Requirement
Transcribe the listing exactly, leaving out every picture.

[[ Dataset section, beginning ]]

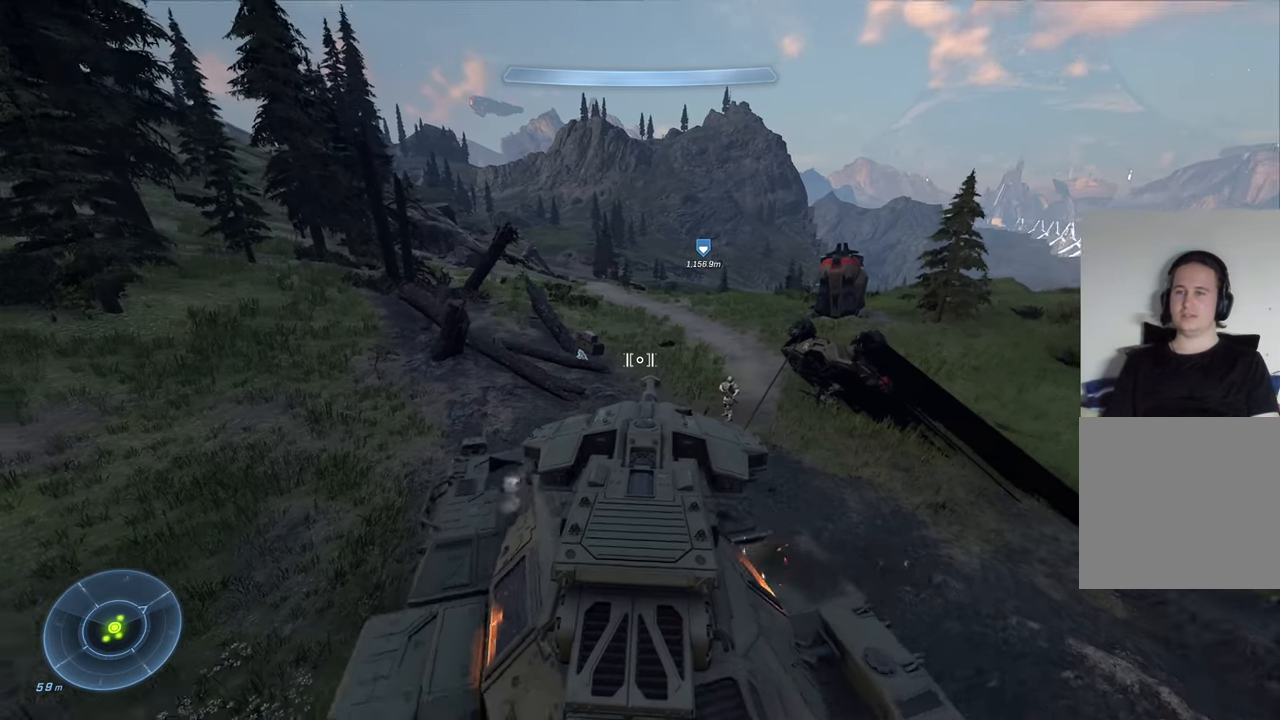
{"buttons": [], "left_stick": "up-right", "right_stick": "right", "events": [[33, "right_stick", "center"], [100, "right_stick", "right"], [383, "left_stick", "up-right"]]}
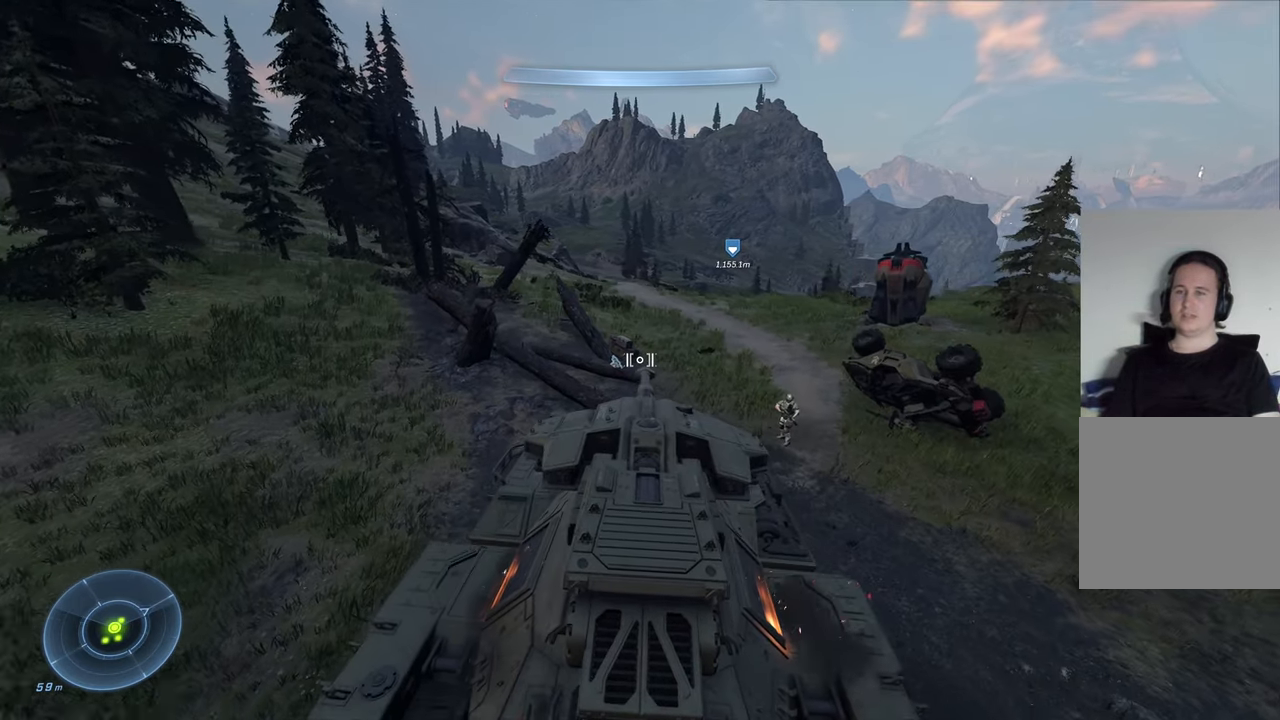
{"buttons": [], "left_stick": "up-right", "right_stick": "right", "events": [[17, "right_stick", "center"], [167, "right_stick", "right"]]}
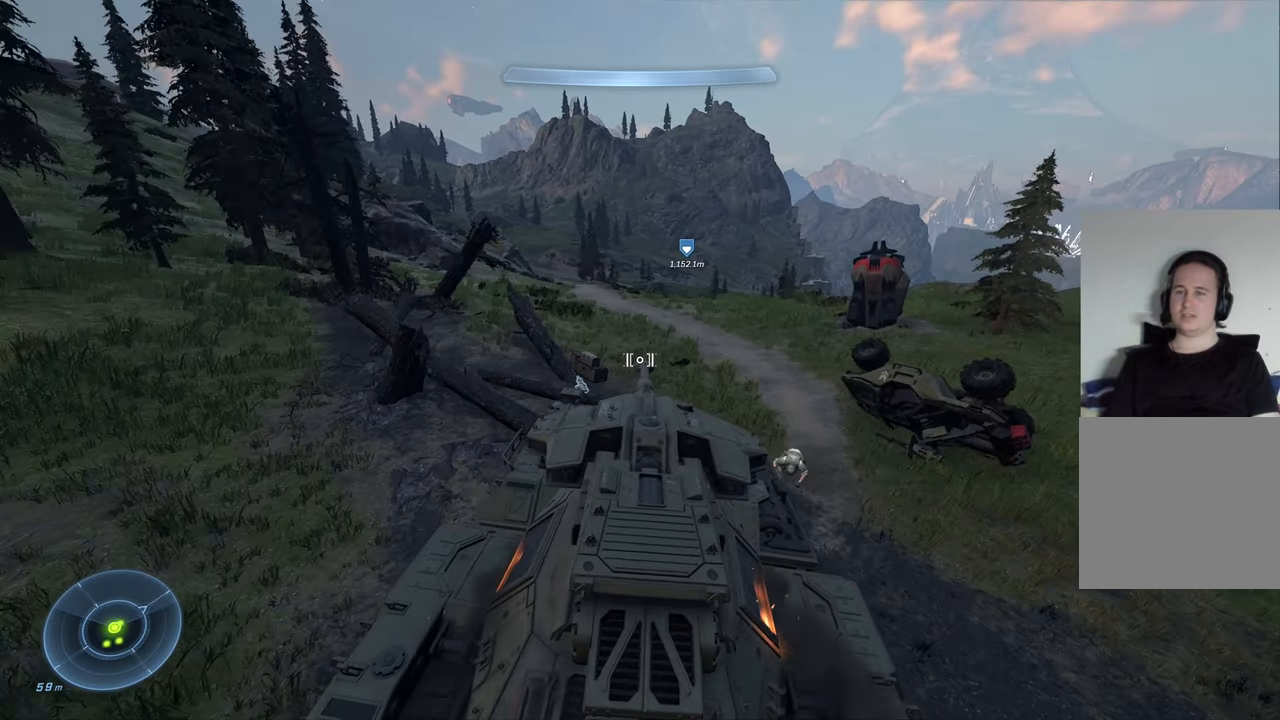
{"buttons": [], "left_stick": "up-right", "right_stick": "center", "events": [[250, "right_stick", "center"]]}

[[ Dataset section, end ]]

Result below
{"buttons": [], "left_stick": "up-right", "right_stick": "right", "events": [[33, "right_stick", "center"], [100, "right_stick", "right"], [383, "left_stick", "up-right"]]}
{"buttons": [], "left_stick": "up-right", "right_stick": "right", "events": [[17, "right_stick", "center"], [167, "right_stick", "right"]]}
{"buttons": [], "left_stick": "up-right", "right_stick": "center", "events": [[250, "right_stick", "center"]]}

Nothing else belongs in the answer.